For most sales teams targeting VP e-commerce and retail media leads, Origami’s combination of live web search, natural language interface, and built-in outreach delivers the highest signal-to-noise ratio with the least effort. But if you already have a robust data infrastructure, Clay can work if you’re willing to invest the time in building flows.

How do I keep my retail media lead list fresh over time?

Job changes in retail media happen frequently. We recommend re-running your list at least quarterly. With a tool that uses live search, you’ll catch new hires and title changes faster than a static database refresh. If you use Origami, you can simply run the same prompt again and compare the output with your CRM; the AI will identify net-new contacts and flag those who have moved on.

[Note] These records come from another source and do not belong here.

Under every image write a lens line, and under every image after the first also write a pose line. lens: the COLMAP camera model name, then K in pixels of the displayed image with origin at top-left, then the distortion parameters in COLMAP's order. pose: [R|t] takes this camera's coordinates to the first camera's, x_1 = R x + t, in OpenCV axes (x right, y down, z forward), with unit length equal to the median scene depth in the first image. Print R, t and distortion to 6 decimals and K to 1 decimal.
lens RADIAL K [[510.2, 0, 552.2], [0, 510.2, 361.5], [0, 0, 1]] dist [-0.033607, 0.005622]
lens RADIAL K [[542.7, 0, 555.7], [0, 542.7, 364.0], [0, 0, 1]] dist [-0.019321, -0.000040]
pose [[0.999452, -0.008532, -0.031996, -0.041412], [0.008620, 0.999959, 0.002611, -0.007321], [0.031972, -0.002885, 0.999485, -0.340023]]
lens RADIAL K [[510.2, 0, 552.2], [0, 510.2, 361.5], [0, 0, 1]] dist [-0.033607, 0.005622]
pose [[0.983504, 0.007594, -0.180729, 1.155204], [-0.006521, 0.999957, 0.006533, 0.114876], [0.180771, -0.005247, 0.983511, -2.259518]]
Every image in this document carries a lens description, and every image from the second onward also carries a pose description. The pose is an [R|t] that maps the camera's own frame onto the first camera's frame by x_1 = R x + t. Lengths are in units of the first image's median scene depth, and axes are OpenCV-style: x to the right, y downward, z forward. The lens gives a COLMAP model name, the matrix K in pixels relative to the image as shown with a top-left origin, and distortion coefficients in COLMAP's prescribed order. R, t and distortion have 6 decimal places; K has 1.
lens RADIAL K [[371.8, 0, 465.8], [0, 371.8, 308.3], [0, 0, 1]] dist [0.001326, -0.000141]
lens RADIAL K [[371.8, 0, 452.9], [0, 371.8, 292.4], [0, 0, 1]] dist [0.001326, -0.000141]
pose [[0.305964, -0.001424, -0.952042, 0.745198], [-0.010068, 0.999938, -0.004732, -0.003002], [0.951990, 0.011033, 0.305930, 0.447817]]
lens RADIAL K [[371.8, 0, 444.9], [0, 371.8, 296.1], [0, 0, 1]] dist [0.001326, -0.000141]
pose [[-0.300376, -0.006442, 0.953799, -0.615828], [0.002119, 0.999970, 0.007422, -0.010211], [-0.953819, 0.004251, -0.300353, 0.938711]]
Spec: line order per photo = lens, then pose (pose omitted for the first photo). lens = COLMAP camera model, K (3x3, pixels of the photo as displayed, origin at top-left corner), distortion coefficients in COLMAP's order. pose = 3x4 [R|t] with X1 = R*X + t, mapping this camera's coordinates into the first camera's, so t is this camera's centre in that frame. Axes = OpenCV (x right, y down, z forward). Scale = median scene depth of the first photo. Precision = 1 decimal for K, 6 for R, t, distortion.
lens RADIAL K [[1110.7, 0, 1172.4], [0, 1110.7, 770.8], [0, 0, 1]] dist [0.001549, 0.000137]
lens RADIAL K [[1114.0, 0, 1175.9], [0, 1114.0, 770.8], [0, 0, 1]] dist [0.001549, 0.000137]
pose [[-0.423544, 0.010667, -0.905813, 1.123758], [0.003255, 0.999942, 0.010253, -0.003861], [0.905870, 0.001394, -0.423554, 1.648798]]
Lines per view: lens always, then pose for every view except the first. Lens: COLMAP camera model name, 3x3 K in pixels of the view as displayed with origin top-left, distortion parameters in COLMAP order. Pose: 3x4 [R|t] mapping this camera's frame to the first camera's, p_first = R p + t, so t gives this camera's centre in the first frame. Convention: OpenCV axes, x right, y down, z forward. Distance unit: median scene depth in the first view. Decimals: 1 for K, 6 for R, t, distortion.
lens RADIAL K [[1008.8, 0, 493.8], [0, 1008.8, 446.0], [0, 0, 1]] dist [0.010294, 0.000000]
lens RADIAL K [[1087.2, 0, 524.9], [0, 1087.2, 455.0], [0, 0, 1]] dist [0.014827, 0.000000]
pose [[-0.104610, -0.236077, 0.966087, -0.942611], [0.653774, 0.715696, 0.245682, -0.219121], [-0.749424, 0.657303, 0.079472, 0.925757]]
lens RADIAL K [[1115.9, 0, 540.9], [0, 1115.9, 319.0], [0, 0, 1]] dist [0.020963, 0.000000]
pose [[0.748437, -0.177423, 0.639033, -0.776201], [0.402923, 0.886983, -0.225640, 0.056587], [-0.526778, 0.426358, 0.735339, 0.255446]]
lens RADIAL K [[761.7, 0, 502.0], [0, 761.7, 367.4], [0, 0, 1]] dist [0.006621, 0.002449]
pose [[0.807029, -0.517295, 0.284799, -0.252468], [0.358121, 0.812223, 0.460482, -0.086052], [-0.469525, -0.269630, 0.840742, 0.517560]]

For CRM-heavy teams, real-time enrichment APIs — like Origami’s own (see docs.origami.chat) — can automatically update contact records when a form fill comes in or when a prospect’s job changes. This eliminates the “archaic” manual process of marking contacts as “no longer with company” without tracking where they went.

What’s the one mistake most sales teams make when targeting retail media leaders?

Treating them like standard marketing or technology buyers. VP E-Commerce and Retail Media roles are revenue owners, not just campaign managers. Your messaging should center on topline growth, margin impact, or competitive advantage through ad platform innovation — not generic “better data” pitches. And because they’re heavily recruited, your outreach needs to land when they’re open to change, which means using fresh data and immediate, personalized sequences rather than batch-and-blast campaigns.